**SOURCE:**
-- start --

As for statewide politics, "there hasn't been any statewide electoral fallout," mainly because their elections aren't for another year, said Forgette.
Emily Metzgar, a freelance columnist for the Shreveport Times in Louisiana, said she believes there is "a lot percolating under the surface" and that Blanco may yet face a backlash as recovery efforts continue on a slow path.
"Keep in mind the environment here in Louisiana even before the storms," she said, charging that the state government had been functioning poorly on a number of fronts.
She said Hurricane Katrina amplified the problems and Blanco may be in more trouble than the polls indicate.
"I'm tempted to say that these polls don't really get what's going on right now," said Metzgar. "I'm not certain that [Nagin's] election is representative of the rest of the state."
Analysts in Louisiana suggest that because of the massive shift of black, traditionally Democratic voters out of New Orleans, the real political impact won't be felt until the 2007 elections.
Hogan points to buzz suggesting that Blanco's former rival, Rep. Bobby Jindal, a Republican now representing the 1st District in the New Orleans area, is gearing up to challenge her next year.

-- end --

**WHAT TO DO:**
(a) List every person named in the passage on Louisiana politics after Hurricane Katrina.
(b) Continue the passage on Louisiana politics after Hurricane Katrina, picking up right after its final sentence.

**DATA SECTION:**
-- start --

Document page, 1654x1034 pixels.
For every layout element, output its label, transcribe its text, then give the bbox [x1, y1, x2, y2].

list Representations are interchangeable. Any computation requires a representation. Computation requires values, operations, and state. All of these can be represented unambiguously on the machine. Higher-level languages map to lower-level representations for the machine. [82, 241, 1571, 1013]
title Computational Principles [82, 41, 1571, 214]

-- end --

**EXERCISE ANSWERS:**
(a) Forgette, Emily Metzgar, Blanco, Nagin, Hogan, Bobby Jindal

(b)
Jindal lost to Blanco in 2003, 52 percent to 48 percent, but he could benefit from a loss of dependable Democratic voters in New Orleans, the analysts agreed.
However, it is still unclear how many of those New Orleans voters left the state for good, or just moved to other parts of Louisiana. If that's the case, demographics may be altered a bit, but Democrats could maintain their competitiveness in Louisiana, one of the few southern states that haven't turned entirely "red" in the last few decades.
Forgette said both Mississippi and Louisiana will have to deal with a bit of electoral uncertainty, and perhaps that's Katrina's political legacy.
"What we know has happened is there has been a huge out-migration, a huge change in the electorate. I'm not sure what that electorate looks like in a post-Katrina world," he said.